The Subcommittee on Health, Employment, Labor, and Pensions, chaired by Rep. Tim Walberg (R-MI), held a legislative hearing today on proposals to restore balance to federal labor policies.

“Over the last eight years, the board launched an activist agenda aimed at tilting the balance of power toward powerful special interests,” Chairman Walberg said. “Unfortunately, it came at the expense of the hardworking men and women who keep our economy moving. Decision after decision by the NLRB restricted the rights of workers and employers … It’s long past time to put an end to these misguided policies.”

Witnesses described the consequences of the NLRB’s actions.

Karen Cox, a worker from Illinois, recounted how she was forced into a union without a choice: “I thought at least we had time to educate ourselves and have a fair vote. But then I came into work one day and was told that the union was in and we were not going to have an election ... To me, it was un-American, and many of my coworkers agreed.”

“That’s why I support the Employee Rights Act, which guarantees a secret ballot vote,” Cox said. “I want to ensure that other employees don’t find themselves in the situation my coworkers and I were in — stuck with a union we didn’t have a chance to vote for and that is difficult if not impossible to remove from the workplace.”

_INFORMATION_
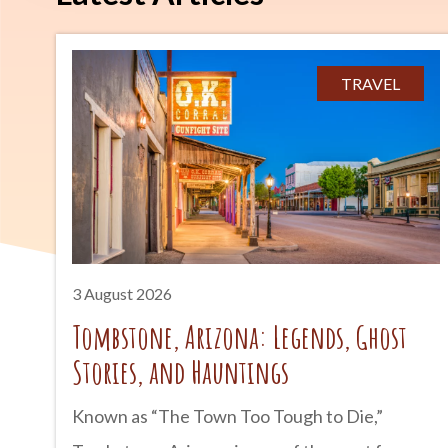
TRAVEL
3 August 2026
Tombstone, Arizona: Legends, Ghost
Stories, and Hauntings
Known as “The Town Too Tough to Die,”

_YOUR OBJECTIVE_
Quote the hearing passage in full, word for word.

_SOLVED EXERCISE_
The Subcommittee on Health, Employment, Labor, and Pensions, chaired by Rep. Tim Walberg (R-MI), held a legislative hearing today on proposals to restore balance to federal labor policies.

“Over the last eight years, the board launched an activist agenda aimed at tilting the balance of power toward powerful special interests,” Chairman Walberg said. “Unfortunately, it came at the expense of the hardworking men and women who keep our economy moving. Decision after decision by the NLRB restricted the rights of workers and employers … It’s long past time to put an end to these misguided policies.”

Witnesses described the consequences of the NLRB’s actions.

Karen Cox, a worker from Illinois, recounted how she was forced into a union without a choice: “I thought at least we had time to educate ourselves and have a fair vote. But then I came into work one day and was told that the union was in and we were not going to have an election ... To me, it was un-American, and many of my coworkers agreed.”

“That’s why I support the Employee Rights Act, which guarantees a secret ballot vote,” Cox said. “I want to ensure that other employees don’t find themselves in the situation my coworkers and I were in — stuck with a union we didn’t have a chance to vote for and that is difficult if not impossible to remove from the workplace.”